[WHAT IS EXPECTED]: With the pictures removed, write out the full listing below exactly.

[DATA SUPPLIED]:
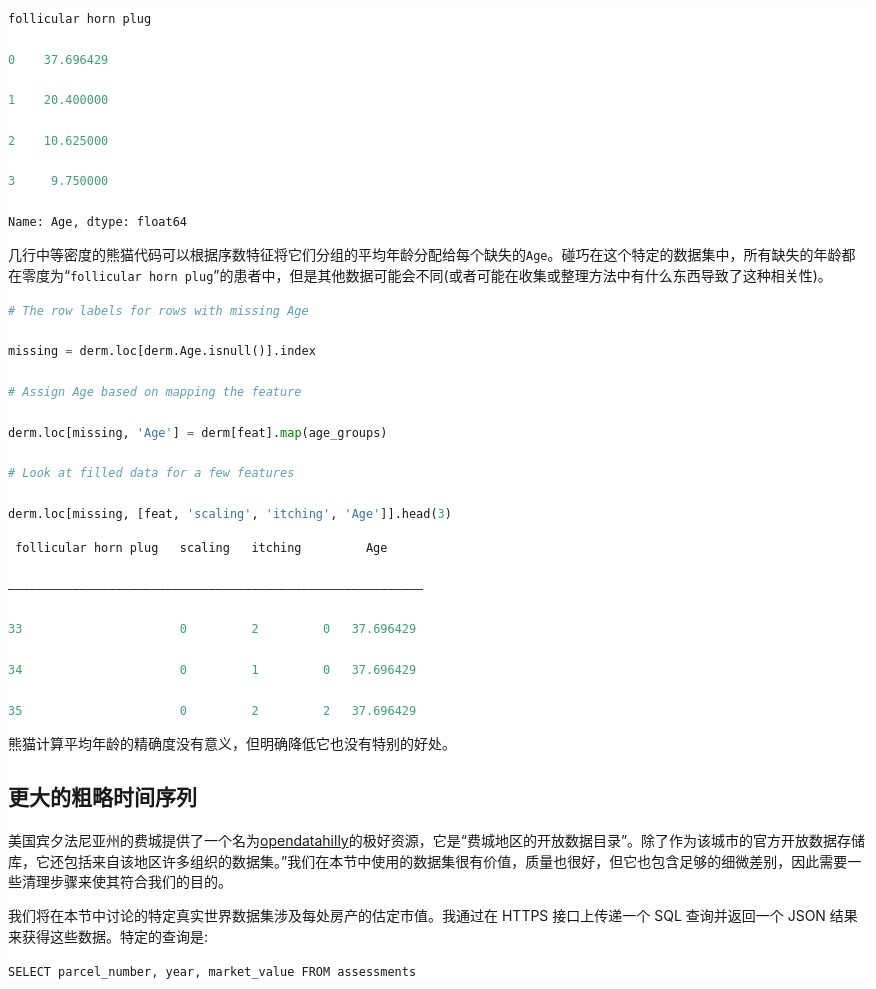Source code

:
 ```py
follicular horn plug

0    37.696429

1    20.400000

2    10.625000

3     9.750000

Name: Age, dtype: float64 
```

几行中等密度的熊猫代码可以根据序数特征将它们分组的平均年龄分配给每个缺失的`Age`。碰巧在这个特定的数据集中，所有缺失的年龄都在零度为“`follicular horn plug`”的患者中，但是其他数据可能会不同(或者可能在收集或整理方法中有什么东西导致了这种相关性)。

```py
# The row labels for rows with missing Age

missing = derm.loc[derm.Age.isnull()].index  

# Assign Age based on mapping the feature

derm.loc[missing, 'Age'] = derm[feat].map(age_groups)

# Look at filled data for a few features

derm.loc[missing, [feat, 'scaling', 'itching', 'Age']].head(3) 
```

```py
 follicular horn plug   scaling   itching         Age

——————————————————————————————————————————————————————————

33                      0         2         0   37.696429

34                      0         1         0   37.696429

35                      0         2         2   37.696429 
```

熊猫计算平均年龄的精确度没有意义，但明确降低它也没有特别的好处。

## 更大的粗略时间序列

美国宾夕法尼亚州的费城提供了一个名为[opendatahilly](https://www.opendataphilly.org/)的极好资源，它是“费城地区的开放数据目录”。除了作为该城市的官方开放数据存储库，它还包括来自该地区许多组织的数据集。”我们在本节中使用的数据集很有价值，质量也很好，但它也包含足够的细微差别，因此需要一些清理步骤来使其符合我们的目的。

我们将在本节中讨论的特定真实世界数据集涉及每处房产的估定市值。我通过在 HTTPS 接口上传递一个 SQL 查询并返回一个 JSON 结果来获得这些数据。特定的查询是:

```py
SELECT parcel_number, year, market_value FROM assessments 
```
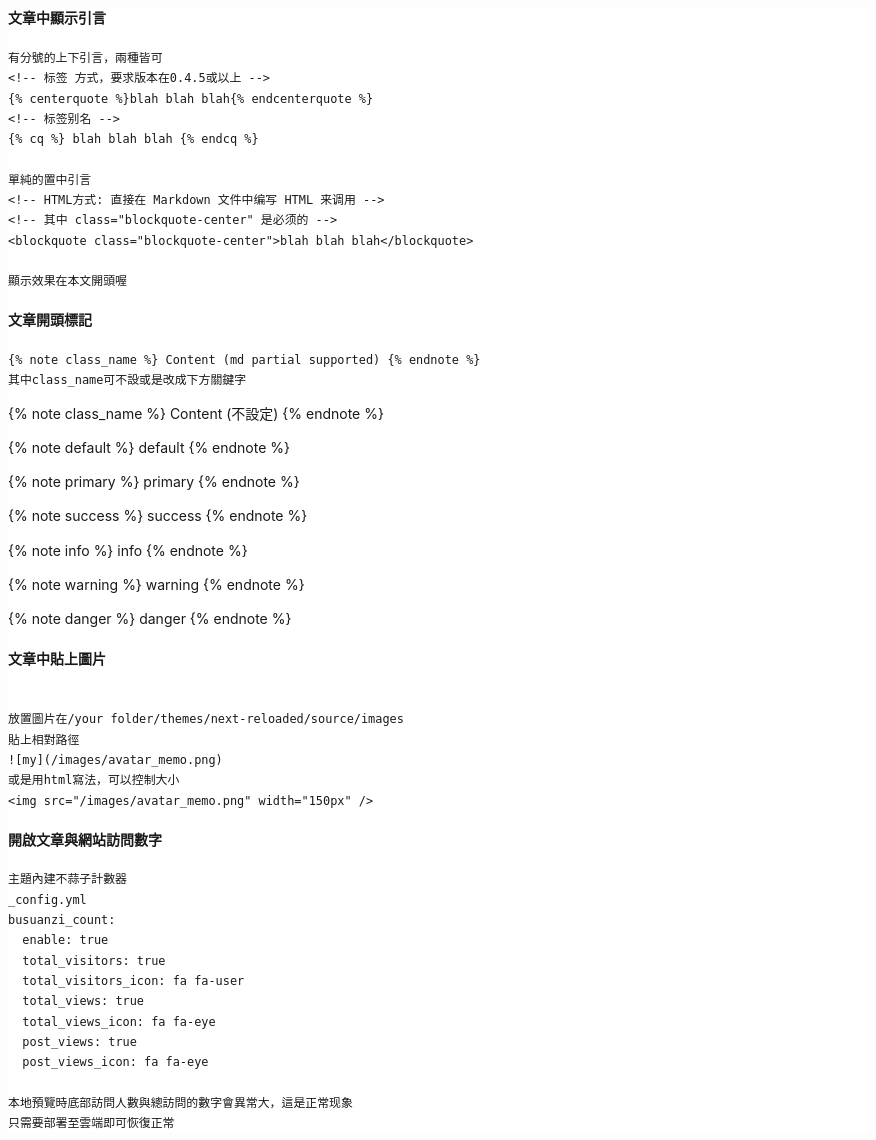 #### 文章中顯示引言
```
有分號的上下引言，兩種皆可
<!-- 标签 方式，要求版本在0.4.5或以上 -->
{% centerquote %}blah blah blah{% endcenterquote %}
<!-- 标签别名 -->
{% cq %} blah blah blah {% endcq %}

單純的置中引言
<!-- HTML方式: 直接在 Markdown 文件中编写 HTML 来调用 -->
<!-- 其中 class="blockquote-center" 是必须的 -->
<blockquote class="blockquote-center">blah blah blah</blockquote>

顯示效果在本文開頭喔

```

#### 文章開頭標記
```
{% note class_name %} Content (md partial supported) {% endnote %}
其中class_name可不設或是改成下方關鍵字
```
{% note class_name %} Content (不設定) {% endnote %}

{% note default %} default {% endnote %}

{% note primary %} primary {% endnote %}

{% note success %} success {% endnote %}

{% note info %} info {% endnote %}

{% note warning %} warning {% endnote %}

{% note danger %} danger {% endnote %}

#### 文章中貼上圖片
```

放置圖片在/your folder/themes/next-reloaded/source/images
貼上相對路徑
![my](/images/avatar_memo.png) 
或是用html寫法，可以控制大小
<img src="/images/avatar_memo.png" width="150px" />

```

#### 開啟文章與網站訪問數字
```
主題內建不蒜子計數器
_config.yml
busuanzi_count:
  enable: true
  total_visitors: true
  total_visitors_icon: fa fa-user
  total_views: true
  total_views_icon: fa fa-eye
  post_views: true
  post_views_icon: fa fa-eye

本地預覽時底部訪問人數與總訪問的數字會異常大，這是正常现象
只需要部署至雲端即可恢復正常
```
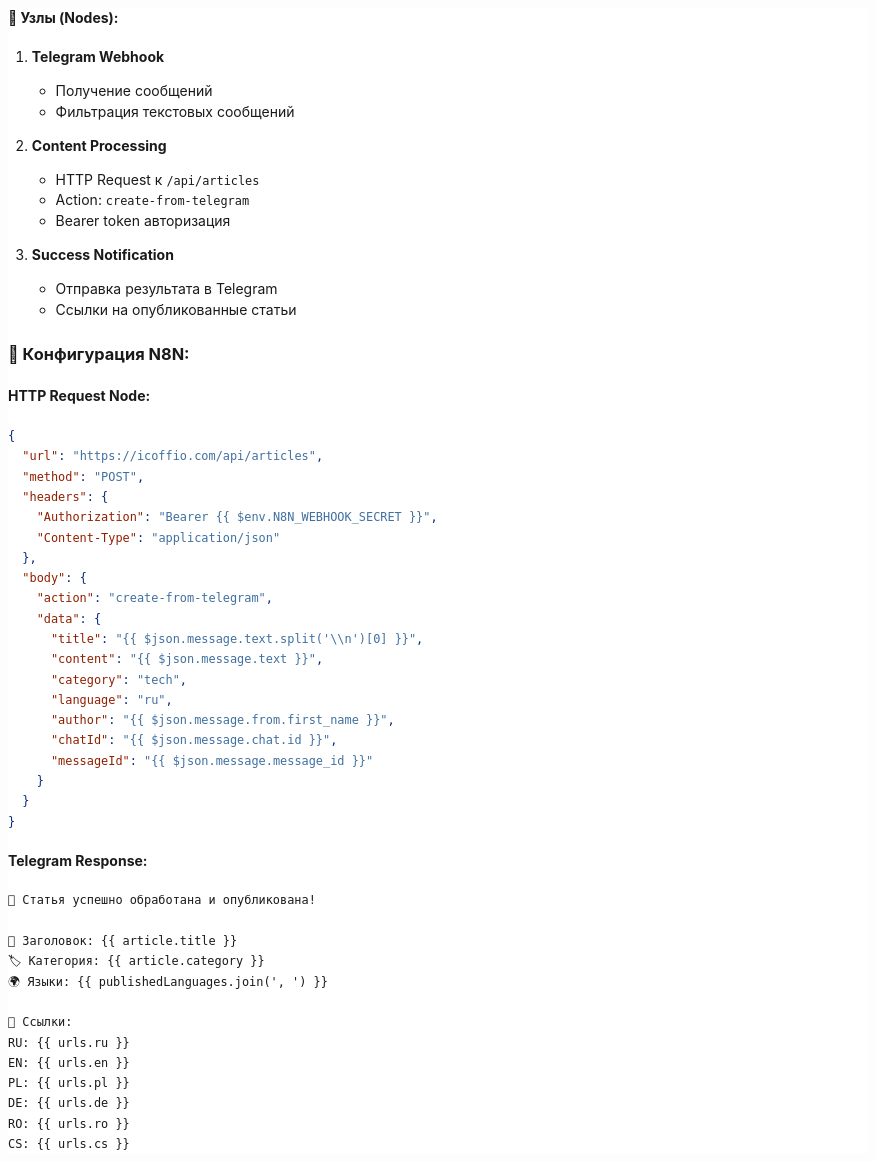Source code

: #### 🔗 Узлы (Nodes):

1. **Telegram Webhook** 
   - Получение сообщений
   - Фильтрация текстовых сообщений

2. **Content Processing**
   - HTTP Request к `/api/articles`
   - Action: `create-from-telegram`
   - Bearer token авторизация

3. **Success Notification**
   - Отправка результата в Telegram
   - Ссылки на опубликованные статьи

### 🔧 Конфигурация N8N:

#### HTTP Request Node:
```json
{
  "url": "https://icoffio.com/api/articles",
  "method": "POST",
  "headers": {
    "Authorization": "Bearer {{ $env.N8N_WEBHOOK_SECRET }}",
    "Content-Type": "application/json"
  },
  "body": {
    "action": "create-from-telegram",
    "data": {
      "title": "{{ $json.message.text.split('\\n')[0] }}",
      "content": "{{ $json.message.text }}",
      "category": "tech",
      "language": "ru",
      "author": "{{ $json.message.from.first_name }}",
      "chatId": "{{ $json.message.chat.id }}",
      "messageId": "{{ $json.message.message_id }}"
    }
  }
}
```

#### Telegram Response:
```
🎉 Статья успешно обработана и опубликована!

📝 Заголовок: {{ article.title }}
🏷️ Категория: {{ article.category }}
🌍 Языки: {{ publishedLanguages.join(', ') }}

🔗 Ссылки:
RU: {{ urls.ru }}
EN: {{ urls.en }}
PL: {{ urls.pl }}
DE: {{ urls.de }}
RO: {{ urls.ro }}
CS: {{ urls.cs }}
```
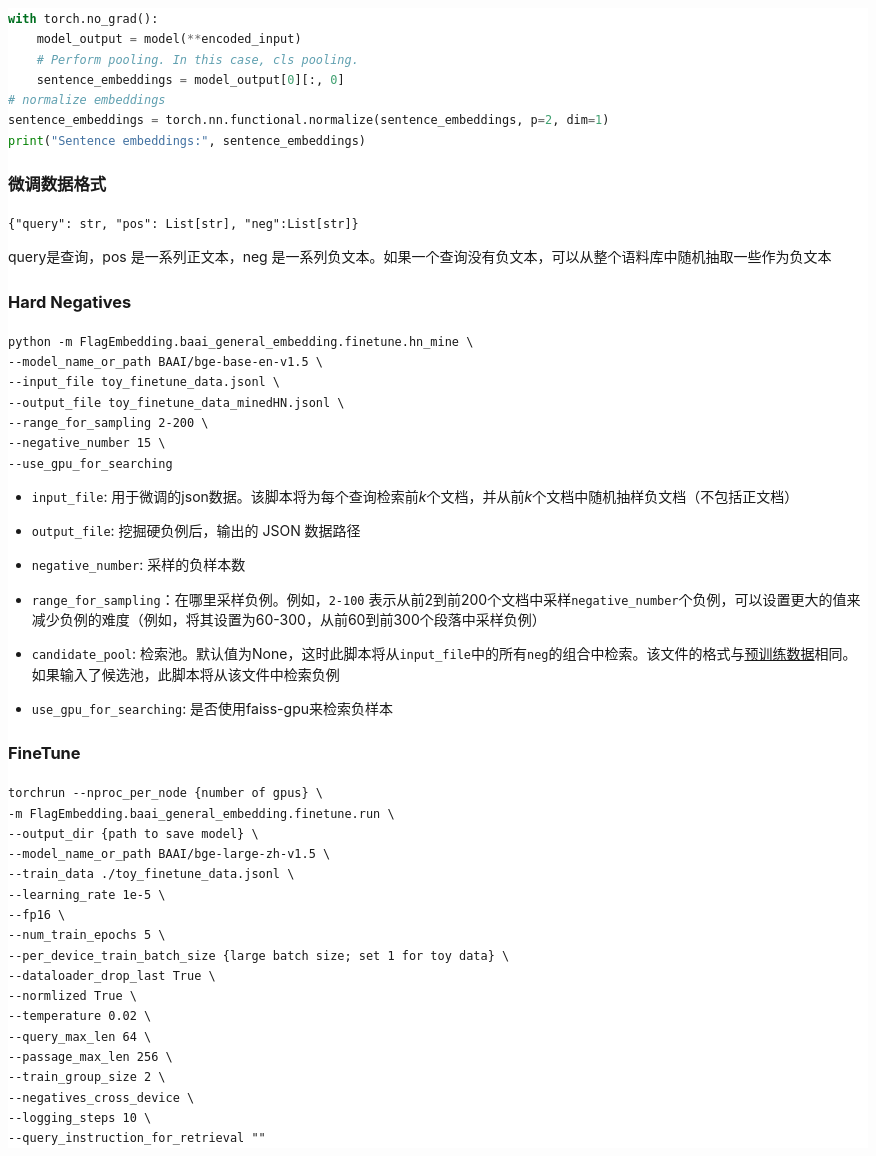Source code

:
 ```python
with torch.no_grad():
    model_output = model(**encoded_input)
    # Perform pooling. In this case, cls pooling.
    sentence_embeddings = model_output[0][:, 0]
# normalize embeddings
sentence_embeddings = torch.nn.functional.normalize(sentence_embeddings, p=2, dim=1)
print("Sentence embeddings:", sentence_embeddings)
```

### 微调数据格式

`{"query": str, "pos": List[str], "neg":List[str]}`

query是查询，pos 是一系列正文本，neg 是一系列负文本。如果一个查询没有负文本，可以从整个语料库中随机抽取一些作为负文本

### Hard Negatives

```shell
python -m FlagEmbedding.baai_general_embedding.finetune.hn_mine \
--model_name_or_path BAAI/bge-base-en-v1.5 \
--input_file toy_finetune_data.jsonl \
--output_file toy_finetune_data_minedHN.jsonl \
--range_for_sampling 2-200 \
--negative_number 15 \
--use_gpu_for_searching 
```

* `input_file`: 用于微调的json数据。该脚本将为每个查询检索前$k$个文档，并从前$k$个文档中随机抽样负文档（不包括正文档）
* `output_file`: 挖掘硬负例后，输出的 JSON 数据路径
* `negative_number`: 采样的负样本数
* `range_for_sampling`：在哪里采样负例。例如，`2-100` 表示从前2到前200个文档中采样`negative_number`个负例，可以设置更大的值来减少负例的难度（例如，将其设置为60-300，从前60到前300个段落中采样负例）
* `candidate_pool`: 检索池。默认值为None，这时此脚本将从`input_file`中的所有`neg`的组合中检索。该文件的格式与[预训练数据](https://github.com/FlagOpen/FlagEmbedding/tree/master/examples/pretrain#2-data-format)相同。如果输入了候选池，此脚本将从该文件中检索负例

* `use_gpu_for_searching`: 是否使用faiss-gpu来检索负样本

### FineTune

```shell
torchrun --nproc_per_node {number of gpus} \
-m FlagEmbedding.baai_general_embedding.finetune.run \
--output_dir {path to save model} \
--model_name_or_path BAAI/bge-large-zh-v1.5 \
--train_data ./toy_finetune_data.jsonl \
--learning_rate 1e-5 \
--fp16 \
--num_train_epochs 5 \
--per_device_train_batch_size {large batch size; set 1 for toy data} \
--dataloader_drop_last True \
--normlized True \
--temperature 0.02 \
--query_max_len 64 \
--passage_max_len 256 \
--train_group_size 2 \
--negatives_cross_device \
--logging_steps 10 \
--query_instruction_for_retrieval "" 
```
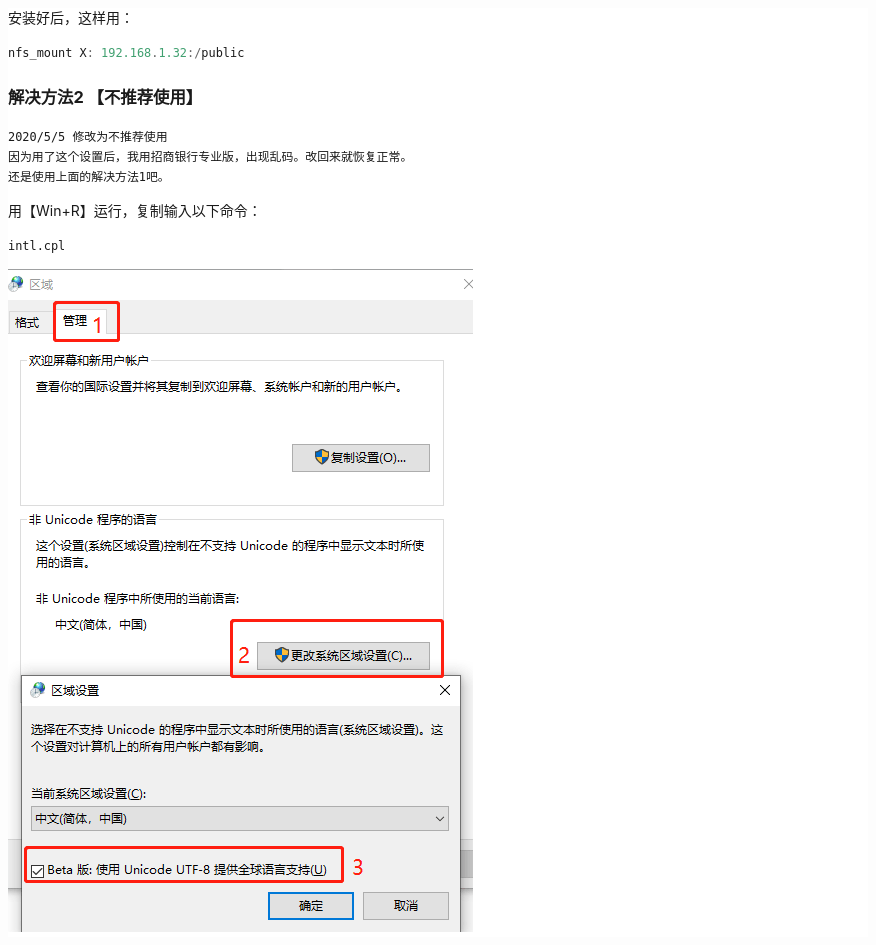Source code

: 安装好后，这样用：

```PowerShell
nfs_mount X: 192.168.1.32:/public
```

### 解决方法2 【不推荐使用】

```
2020/5/5 修改为不推荐使用
因为用了这个设置后，我用招商银行专业版，出现乱码。改回来就恢复正常。
还是使用上面的解决方法1吧。
```

用【Win+R】运行，复制输入以下命令：

```
intl.cpl
```

![Win10客户端访问NFS服务–解决中文乱码问题](nfs.assets/win10-nfs-3.png)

[RESPONSE AREA]:
Source code

:
 ```py
follicular horn plug

0    37.696429

1    20.400000

2    10.625000

3     9.750000

Name: Age, dtype: float64 
```

几行中等密度的熊猫代码可以根据序数特征将它们分组的平均年龄分配给每个缺失的`Age`。碰巧在这个特定的数据集中，所有缺失的年龄都在零度为“`follicular horn plug`”的患者中，但是其他数据可能会不同(或者可能在收集或整理方法中有什么东西导致了这种相关性)。

```py
# The row labels for rows with missing Age

missing = derm.loc[derm.Age.isnull()].index  

# Assign Age based on mapping the feature

derm.loc[missing, 'Age'] = derm[feat].map(age_groups)

# Look at filled data for a few features

derm.loc[missing, [feat, 'scaling', 'itching', 'Age']].head(3) 
```

```py
 follicular horn plug   scaling   itching         Age

——————————————————————————————————————————————————————————

33                      0         2         0   37.696429

34                      0         1         0   37.696429

35                      0         2         2   37.696429 
```

熊猫计算平均年龄的精确度没有意义，但明确降低它也没有特别的好处。

## 更大的粗略时间序列

美国宾夕法尼亚州的费城提供了一个名为[opendatahilly](https://www.opendataphilly.org/)的极好资源，它是“费城地区的开放数据目录”。除了作为该城市的官方开放数据存储库，它还包括来自该地区许多组织的数据集。”我们在本节中使用的数据集很有价值，质量也很好，但它也包含足够的细微差别，因此需要一些清理步骤来使其符合我们的目的。

我们将在本节中讨论的特定真实世界数据集涉及每处房产的估定市值。我通过在 HTTPS 接口上传递一个 SQL 查询并返回一个 JSON 结果来获得这些数据。特定的查询是:

```py
SELECT parcel_number, year, market_value FROM assessments 
```
 #### 文章中顯示引言
```
有分號的上下引言，兩種皆可
<!-- 标签 方式，要求版本在0.4.5或以上 -->
{% centerquote %}blah blah blah{% endcenterquote %}
<!-- 标签别名 -->
{% cq %} blah blah blah {% endcq %}

單純的置中引言
<!-- HTML方式: 直接在 Markdown 文件中编写 HTML 来调用 -->
<!-- 其中 class="blockquote-center" 是必须的 -->
<blockquote class="blockquote-center">blah blah blah</blockquote>

顯示效果在本文開頭喔

```

#### 文章開頭標記
```
{% note class_name %} Content (md partial supported) {% endnote %}
其中class_name可不設或是改成下方關鍵字
```
{% note class_name %} Content (不設定) {% endnote %}

{% note default %} default {% endnote %}

{% note primary %} primary {% endnote %}

{% note success %} success {% endnote %}

{% note info %} info {% endnote %}

{% note warning %} warning {% endnote %}

{% note danger %} danger {% endnote %}

#### 文章中貼上圖片
```

放置圖片在/your folder/themes/next-reloaded/source/images
貼上相對路徑
![my](/images/avatar_memo.png) 
或是用html寫法，可以控制大小
<img src="/images/avatar_memo.png" width="150px" />

```

#### 開啟文章與網站訪問數字
```
主題內建不蒜子計數器
_config.yml
busuanzi_count:
  enable: true
  total_visitors: true
  total_visitors_icon: fa fa-user
  total_views: true
  total_views_icon: fa fa-eye
  post_views: true
  post_views_icon: fa fa-eye

本地預覽時底部訪問人數與總訪問的數字會異常大，這是正常现象
只需要部署至雲端即可恢復正常
```
Source code

: #### 🔗 Узлы (Nodes):

1. **Telegram Webhook** 
   - Получение сообщений
   - Фильтрация текстовых сообщений

2. **Content Processing**
   - HTTP Request к `/api/articles`
   - Action: `create-from-telegram`
   - Bearer token авторизация

3. **Success Notification**
   - Отправка результата в Telegram
   - Ссылки на опубликованные статьи

### 🔧 Конфигурация N8N:

#### HTTP Request Node:
```json
{
  "url": "https://icoffio.com/api/articles",
  "method": "POST",
  "headers": {
    "Authorization": "Bearer {{ $env.N8N_WEBHOOK_SECRET }}",
    "Content-Type": "application/json"
  },
  "body": {
    "action": "create-from-telegram",
    "data": {
      "title": "{{ $json.message.text.split('\\n')[0] }}",
      "content": "{{ $json.message.text }}",
      "category": "tech",
      "language": "ru",
      "author": "{{ $json.message.from.first_name }}",
      "chatId": "{{ $json.message.chat.id }}",
      "messageId": "{{ $json.message.message_id }}"
    }
  }
}
```

#### Telegram Response:
```
🎉 Статья успешно обработана и опубликована!

📝 Заголовок: {{ article.title }}
🏷️ Категория: {{ article.category }}
🌍 Языки: {{ publishedLanguages.join(', ') }}

🔗 Ссылки:
RU: {{ urls.ru }}
EN: {{ urls.en }}
PL: {{ urls.pl }}
DE: {{ urls.de }}
RO: {{ urls.ro }}
CS: {{ urls.cs }}
```
Source code

:
 ```python
with torch.no_grad():
    model_output = model(**encoded_input)
    # Perform pooling. In this case, cls pooling.
    sentence_embeddings = model_output[0][:, 0]
# normalize embeddings
sentence_embeddings = torch.nn.functional.normalize(sentence_embeddings, p=2, dim=1)
print("Sentence embeddings:", sentence_embeddings)
```

### 微调数据格式

`{"query": str, "pos": List[str], "neg":List[str]}`

query是查询，pos 是一系列正文本，neg 是一系列负文本。如果一个查询没有负文本，可以从整个语料库中随机抽取一些作为负文本

### Hard Negatives

```shell
python -m FlagEmbedding.baai_general_embedding.finetune.hn_mine \
--model_name_or_path BAAI/bge-base-en-v1.5 \
--input_file toy_finetune_data.jsonl \
--output_file toy_finetune_data_minedHN.jsonl \
--range_for_sampling 2-200 \
--negative_number 15 \
--use_gpu_for_searching 
```

* `input_file`: 用于微调的json数据。该脚本将为每个查询检索前$k$个文档，并从前$k$个文档中随机抽样负文档（不包括正文档）
* `output_file`: 挖掘硬负例后，输出的 JSON 数据路径
* `negative_number`: 采样的负样本数
* `range_for_sampling`：在哪里采样负例。例如，`2-100` 表示从前2到前200个文档中采样`negative_number`个负例，可以设置更大的值来减少负例的难度（例如，将其设置为60-300，从前60到前300个段落中采样负例）
* `candidate_pool`: 检索池。默认值为None，这时此脚本将从`input_file`中的所有`neg`的组合中检索。该文件的格式与[预训练数据](https://github.com/FlagOpen/FlagEmbedding/tree/master/examples/pretrain#2-data-format)相同。如果输入了候选池，此脚本将从该文件中检索负例

* `use_gpu_for_searching`: 是否使用faiss-gpu来检索负样本

### FineTune

```shell
torchrun --nproc_per_node {number of gpus} \
-m FlagEmbedding.baai_general_embedding.finetune.run \
--output_dir {path to save model} \
--model_name_or_path BAAI/bge-large-zh-v1.5 \
--train_data ./toy_finetune_data.jsonl \
--learning_rate 1e-5 \
--fp16 \
--num_train_epochs 5 \
--per_device_train_batch_size {large batch size; set 1 for toy data} \
--dataloader_drop_last True \
--normlized True \
--temperature 0.02 \
--query_max_len 64 \
--passage_max_len 256 \
--train_group_size 2 \
--negatives_cross_device \
--logging_steps 10 \
--query_instruction_for_retrieval "" 
```
Source code

: 安装好后，这样用：

```PowerShell
nfs_mount X: 192.168.1.32:/public
```

### 解决方法2 【不推荐使用】

```
2020/5/5 修改为不推荐使用
因为用了这个设置后，我用招商银行专业版，出现乱码。改回来就恢复正常。
还是使用上面的解决方法1吧。
```

用【Win+R】运行，复制输入以下命令：

```
intl.cpl
```

![Win10客户端访问NFS服务–解决中文乱码问题](nfs.assets/win10-nfs-3.png)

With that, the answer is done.